Though excited to serve his country, as he's done for the past 14 years, Houlton was reluctant to leave town with serving the city of Victoria at least one day on his own.
"I asked (Lt. Jason Cross) if I could have one day on my own, and he said 'Yes, you deserve it,'" Houlton said. "So I worked a half day. And it just so happened to be my last day of work. It was a blessing."
Supportive of Houlton's military orders, the Police Department offered the rookie cop and veteran soldier their blessing, securing his job upon returning home.
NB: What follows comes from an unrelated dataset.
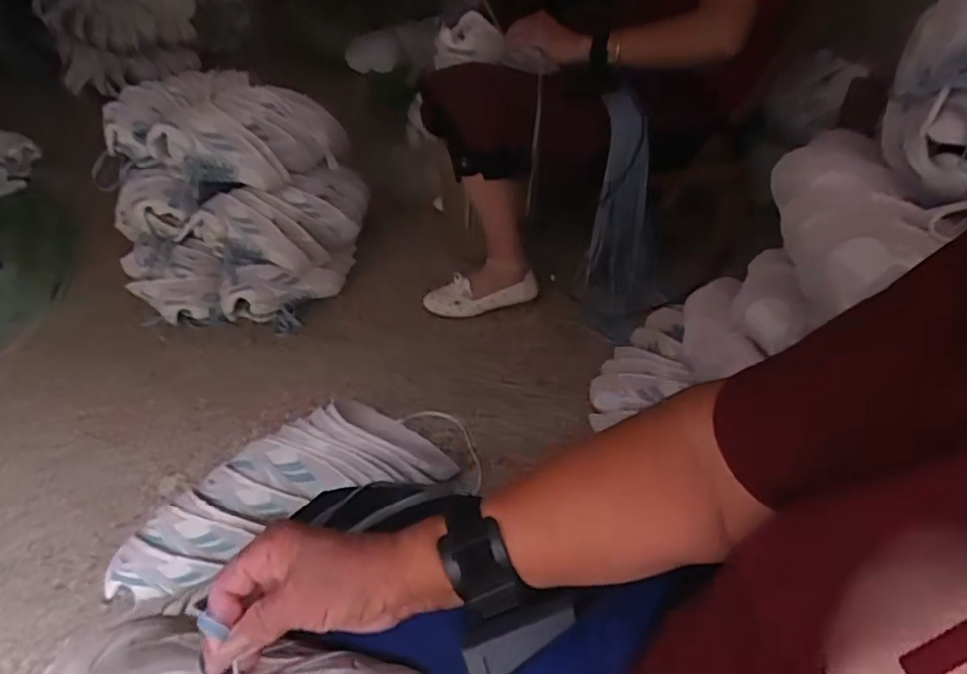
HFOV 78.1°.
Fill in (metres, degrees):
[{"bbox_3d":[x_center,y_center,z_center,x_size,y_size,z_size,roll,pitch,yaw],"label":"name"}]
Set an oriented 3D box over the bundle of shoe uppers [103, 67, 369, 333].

They've also said they'll lend support, if needed, for his wife Kacy Houlton and their two daughters Savannah, 6, and 1-year-old Baylea.
"The department fully supports veterans," Victoria Police Department Operations Capt. Kevin Sanderson said. "We don't view it as a negative thing, we view it as a positive thing ... You're treated like you're on a leave of absence. Employment is reinstated as the same equivalent position."
Sanderson, who also serves as a military reservist, has been deployed several times while employed with the Victoria Police Department. At least six other officers at the department are also military reservists, he said.
"When they leave, they're going to a dangerous place and we support them any way we can. We just want him to be as safe as possible, come home in one piece and make it back alive," Sanderson said.
Houlton said he's looking forward to seeing the Afghanistan countryside and meeting the villagers where he'll be working.
And even though this isn't his first military leave - serving previously in Kosovo, Iraq and on a domestic military tour - Houlton said leaving his favorite girls behind is always a difficult transition.
"I try to separate myself from it because it's hard, especially now I've got two children. My wife is very emotional. I don't even have to look at her - I know when she's crying. I can feel it. That's the connection we have," he said. "And now my 6-year-old knows Dad is putting on that uniform; the 1-year-old doesn't know yet. And just knowing I'm running out of time before I leave is just a strain."
After completing his tour and returning home to his girls, Houlton said he desires three things - to receive a series of hugs from his family, watch his youngest daughter take her first steps and get back in his Victoria Police Department uniform.
"I want to get back in that patrol car and get back to work - one uniform to the next," Houlton said.